The film tells the tale of Wallace Bryton (Justin Long), a podcaster whose entire career is built on tracking down and mocking unfortunate weirdos for the entertainment of his listening audience (think Tosh.0, but somehow more insufferable). On a trip into the deep dark wilds of Manitoba, Wallace is abducted by his latest would-be victim, a retired sailor with an unhealthy obsession with walruses and a flair for creative surgery.
Tusk is strange to say the least, but stranger films have been made, and if this were merely a disposable SyFy Channel flick there would be nothing more to say about it. However, this is Kevin Smith we’re talking about, and a premise this weird just has to be symbolic, right? Well, sort of. Like many horror movies, Tusk is at heart a morality tale, and the tortures that Wallace endures are a sort of poetic punishment. He is after all a despicable and obnoxious person, but as the story unfolds we learn this his mean-spiritedness is an adopted persona, one that he feels he must keep up in order to hold onto his popularity. Deep down, he is a shy, sensitive dork who got popular and turned into a narcissistic bully. This is where the movie comes closest to having Something To Say, with Wallace’s character acting as a stand-in for the worst elements of geek culture.
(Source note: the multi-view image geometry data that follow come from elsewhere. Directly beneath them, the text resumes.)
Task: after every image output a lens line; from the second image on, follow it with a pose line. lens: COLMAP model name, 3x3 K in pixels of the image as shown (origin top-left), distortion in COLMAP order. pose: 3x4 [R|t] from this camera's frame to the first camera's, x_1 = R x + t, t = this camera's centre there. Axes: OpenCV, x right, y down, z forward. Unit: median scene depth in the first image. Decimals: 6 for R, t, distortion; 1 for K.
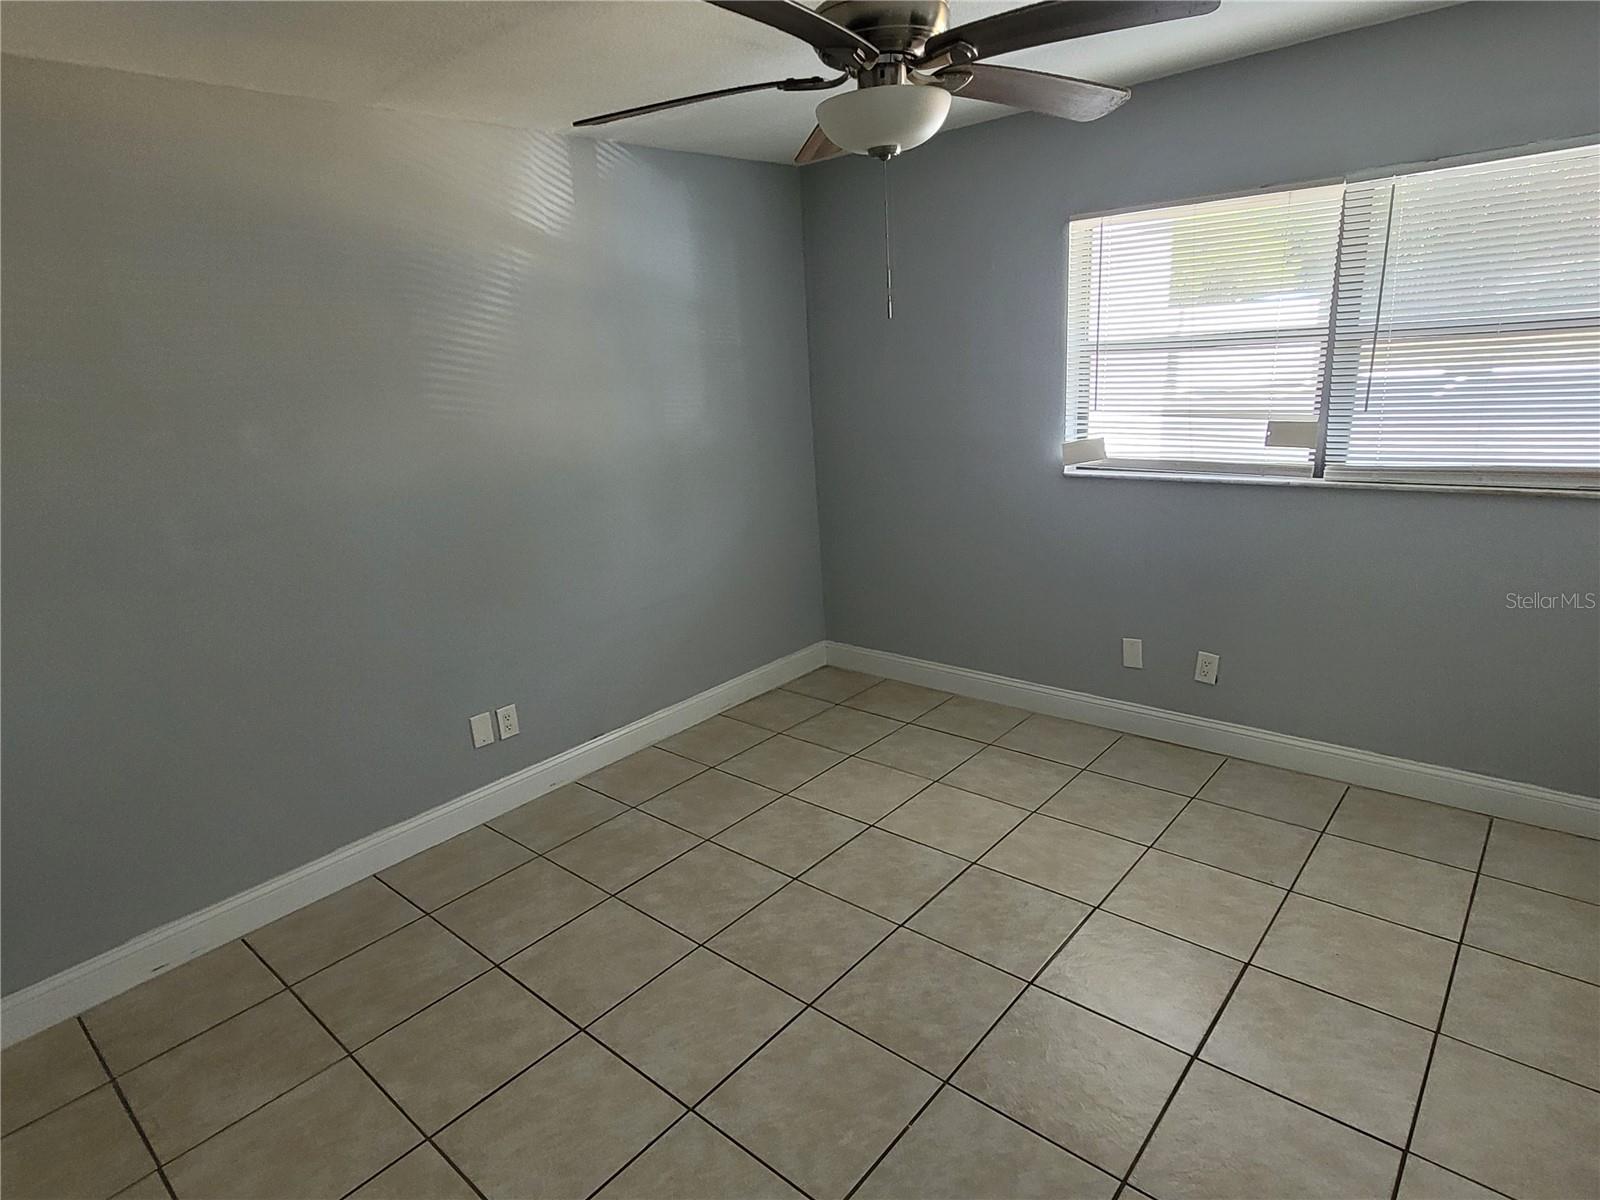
lens RADIAL K [[841.5, 0, 800.0], [0, 841.5, 600.0], [0, 0, 1]] dist [0.005312, -0.003605]
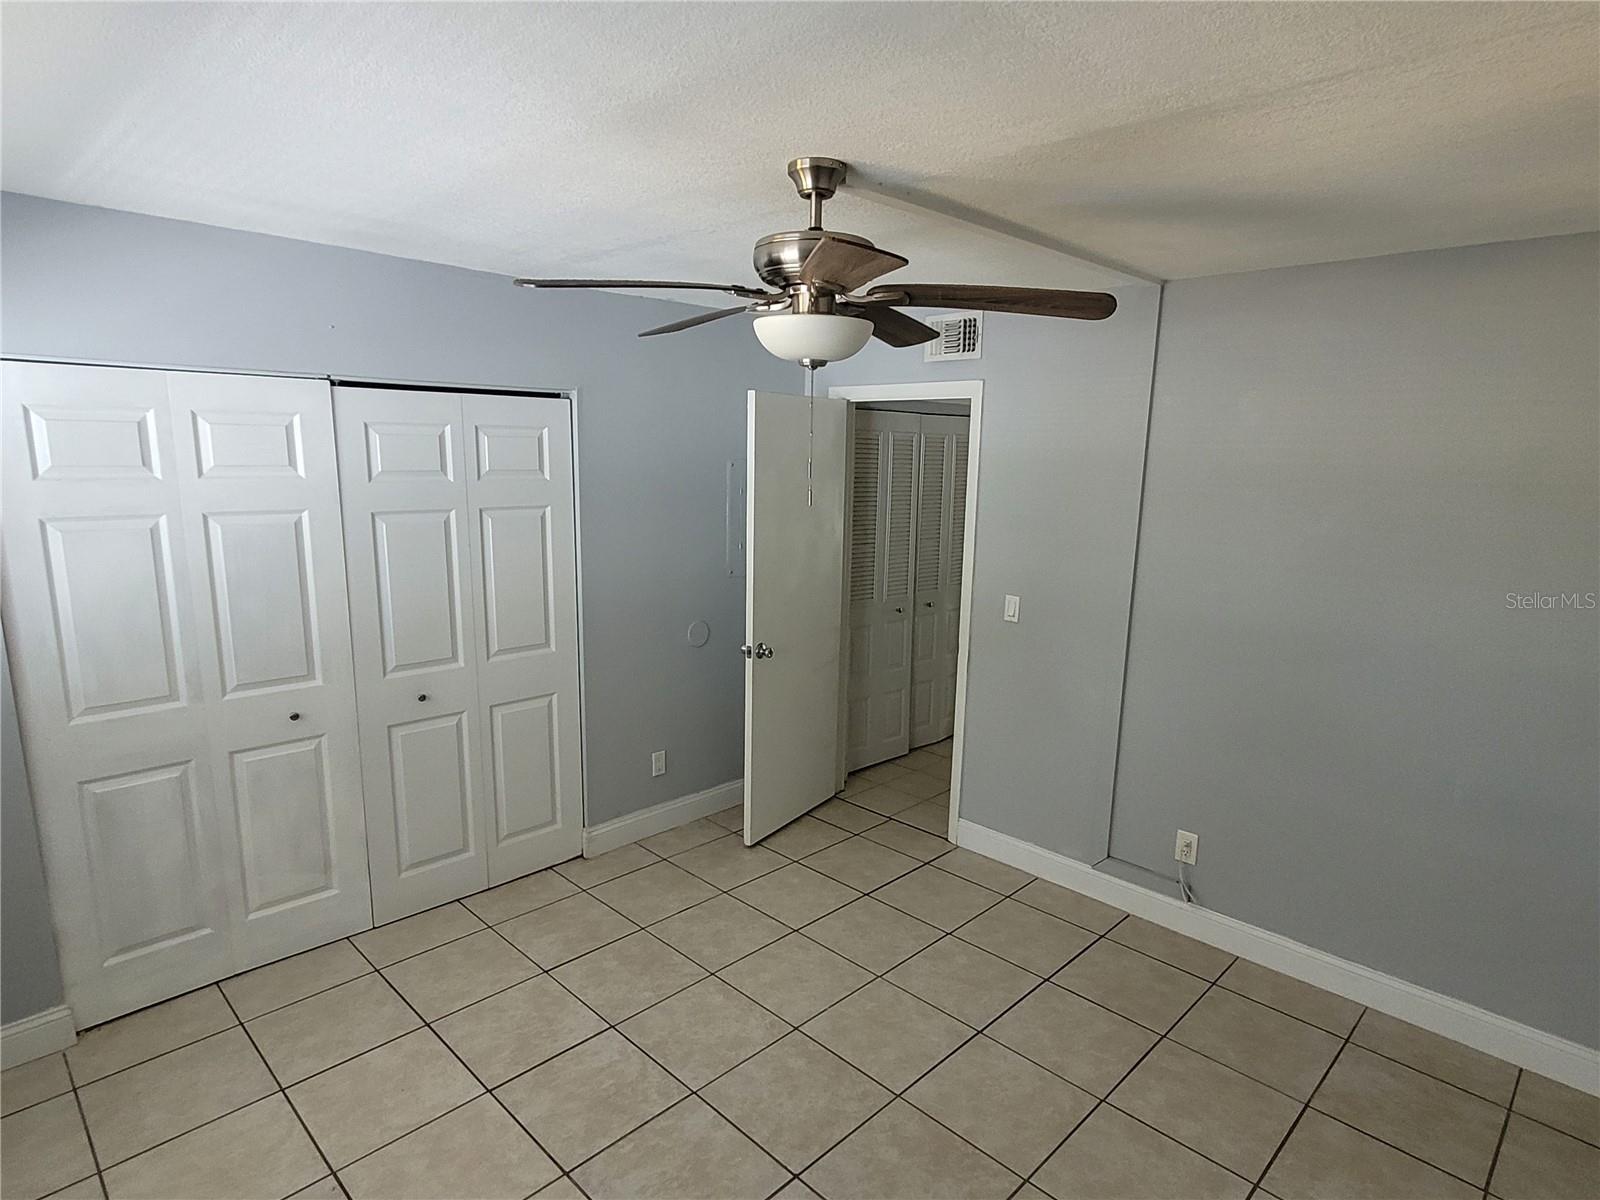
lens RADIAL K [[841.5, 0, 800.0], [0, 841.5, 600.0], [0, 0, 1]] dist [0.005312, -0.003605]
pose [[-0.996629, 0.036514, 0.073461, 0.035920], [0.065837, 0.890243, 0.450703, -0.607056], [-0.048941, 0.454020, -0.889646, 1.703381]]
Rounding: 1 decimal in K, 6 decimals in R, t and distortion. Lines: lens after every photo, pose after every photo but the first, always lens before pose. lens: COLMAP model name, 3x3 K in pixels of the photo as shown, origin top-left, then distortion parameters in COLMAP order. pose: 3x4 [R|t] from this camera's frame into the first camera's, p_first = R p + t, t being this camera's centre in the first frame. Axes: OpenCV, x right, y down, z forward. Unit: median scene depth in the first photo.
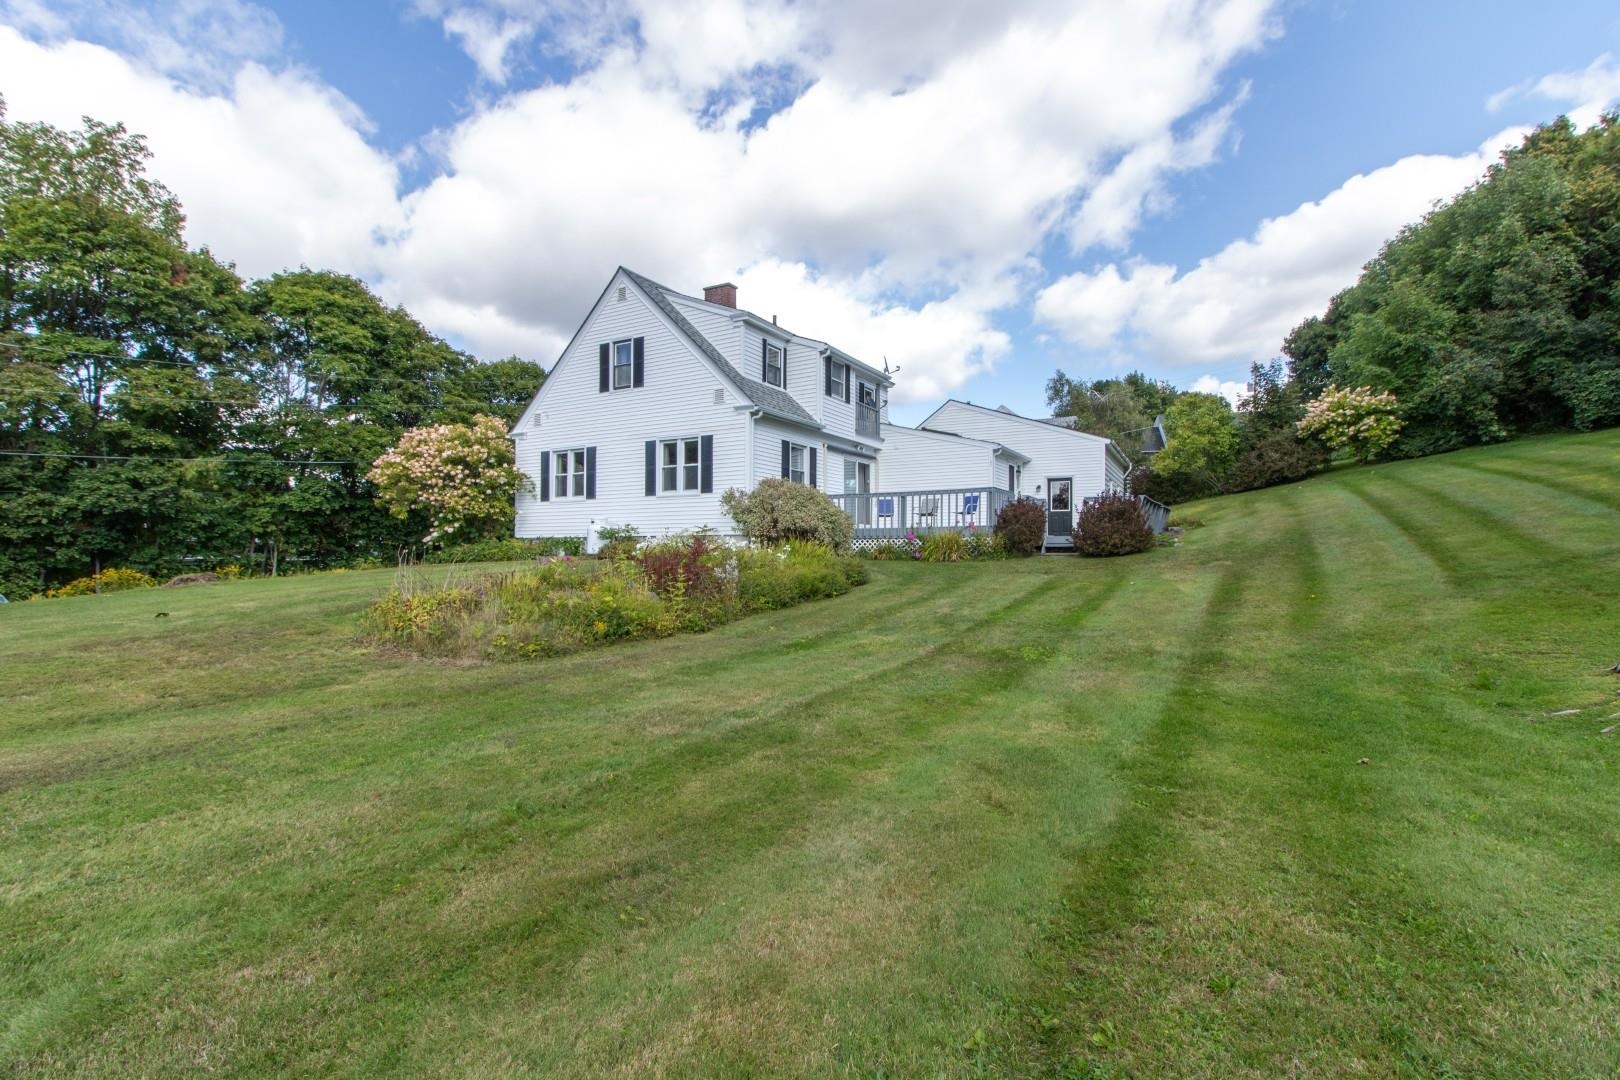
lens RADIAL K [[722.3, 0, 794.5], [0, 722.3, 509.3], [0, 0, 1]] dist [0.006510, -0.001685]
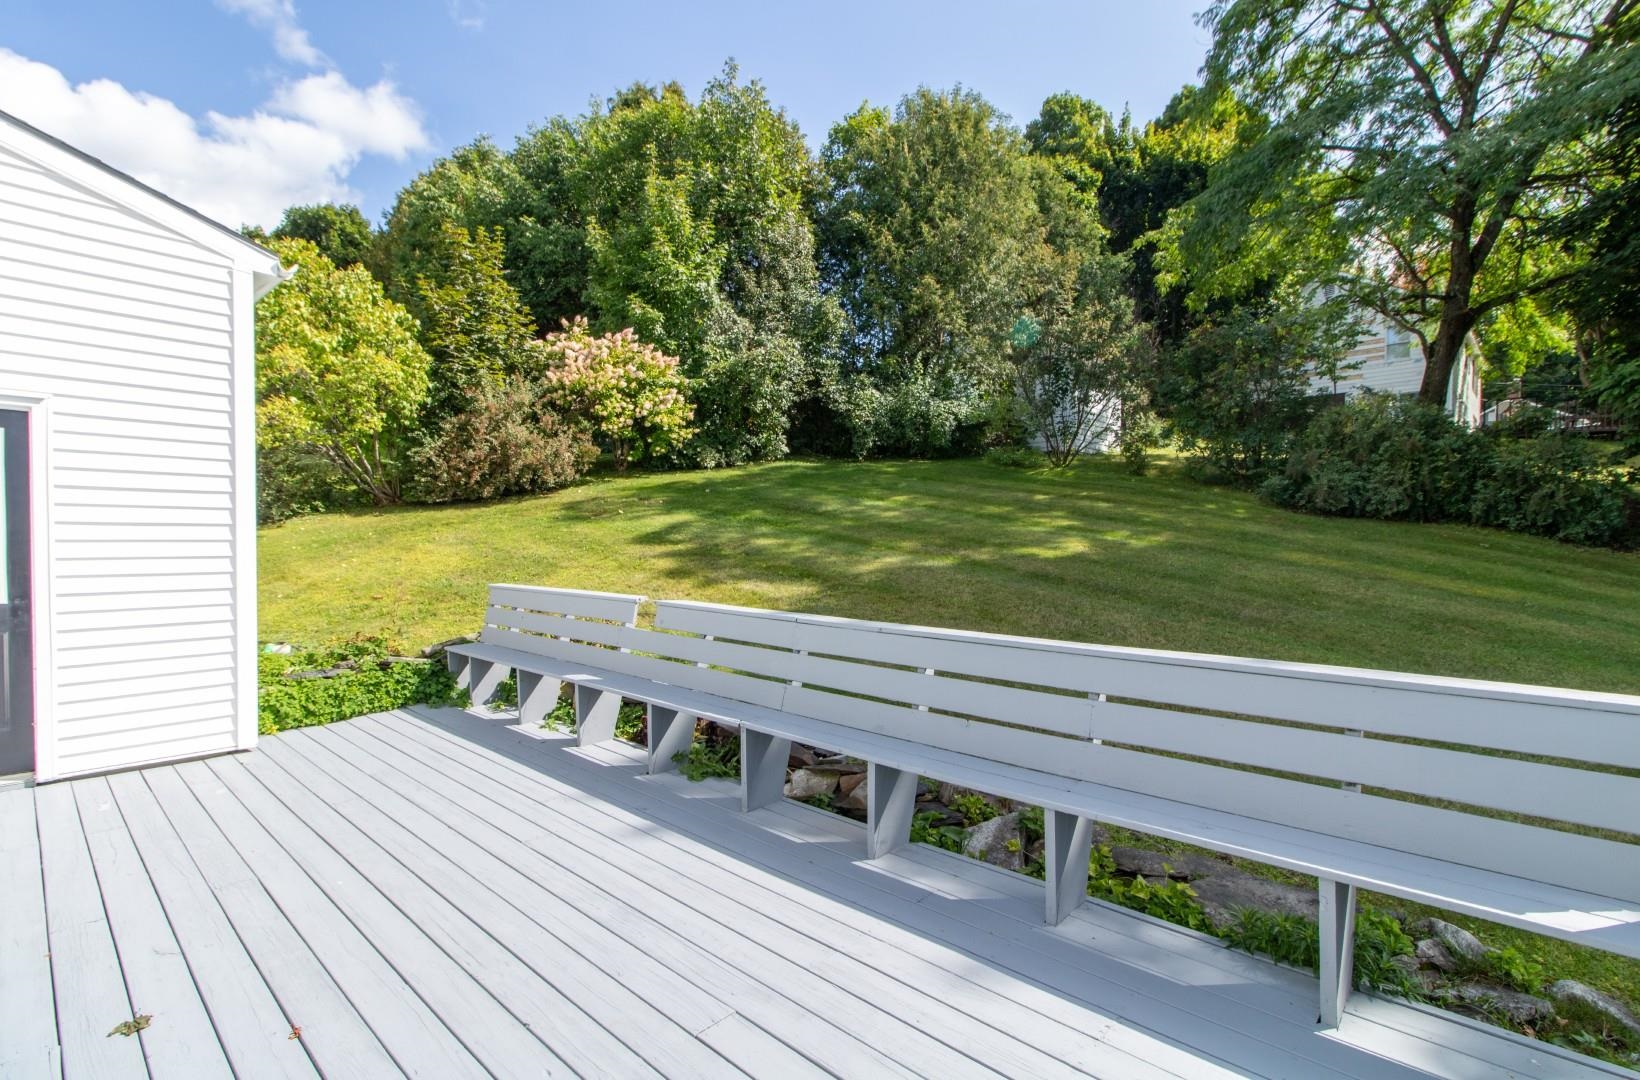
lens RADIAL K [[766.6, 0, 810.6], [0, 766.6, 562.4], [0, 0, 1]] dist [0.000230, 0.001435]
pose [[0.194972, -0.010495, 0.980753, 0.241455], [-0.039881, 0.999031, 0.018619, -0.010292], [-0.979998, -0.042743, 0.194364, 0.785312]]
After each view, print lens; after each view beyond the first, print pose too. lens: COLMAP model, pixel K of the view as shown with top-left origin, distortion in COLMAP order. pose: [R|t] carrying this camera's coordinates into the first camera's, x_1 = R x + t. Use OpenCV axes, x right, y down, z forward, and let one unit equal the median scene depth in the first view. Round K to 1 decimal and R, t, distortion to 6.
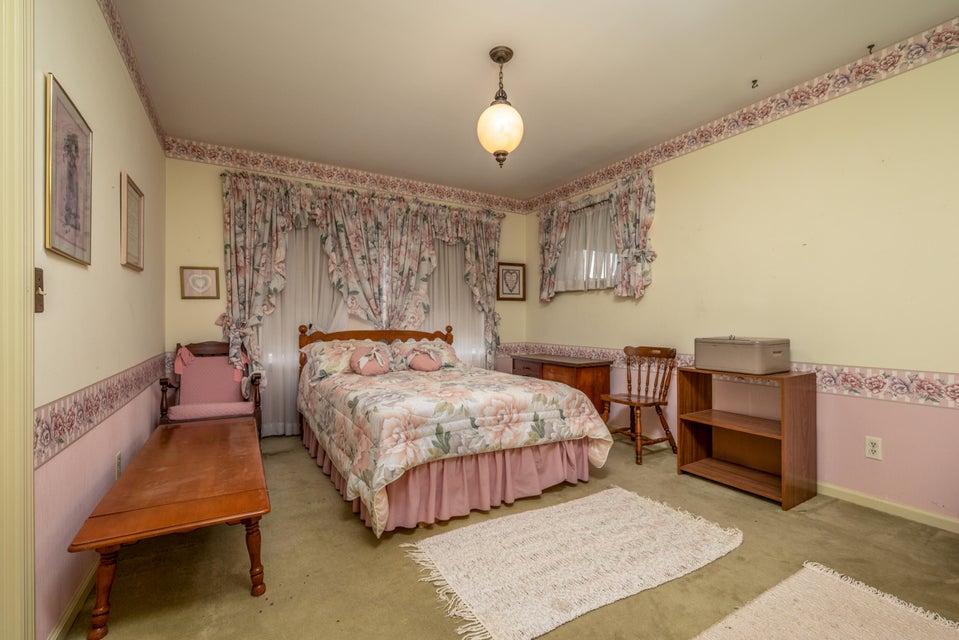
lens RADIAL K [[425.5, 0, 482.2], [0, 425.5, 326.0], [0, 0, 1]] dist [-0.002227, 0.001406]
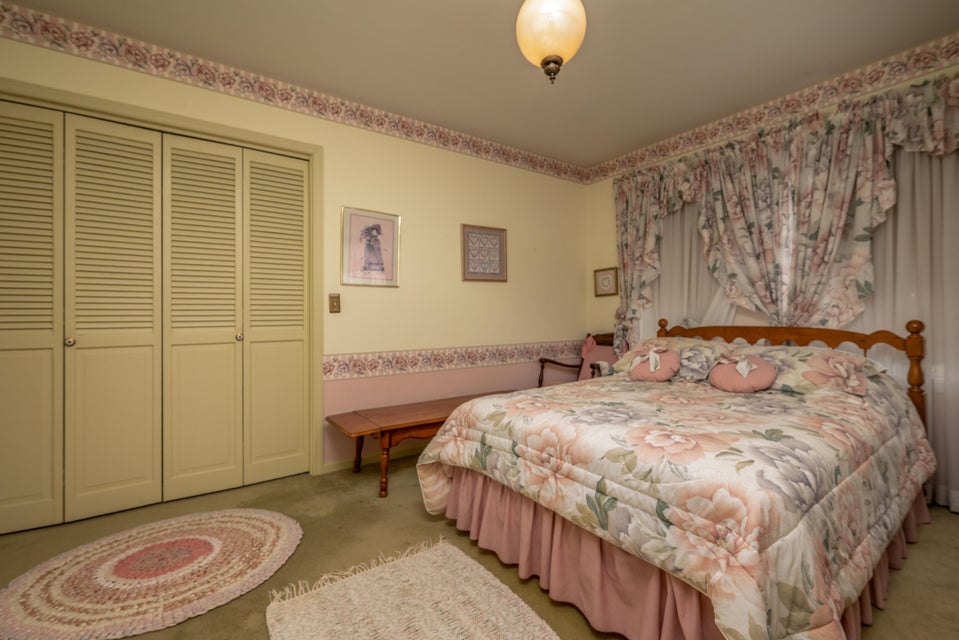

He clearly owes his fame to the recent popularization of all things geek, and like all too many in his situation, he turns out to be a really poor winner. In any case, by the time we meet Wallace, he has already undergone a transformation of sorts, one that robbed him of his emotional humanity. Much the film’s thematic heft comes from him regaining this, even as his physical humanity is taken away.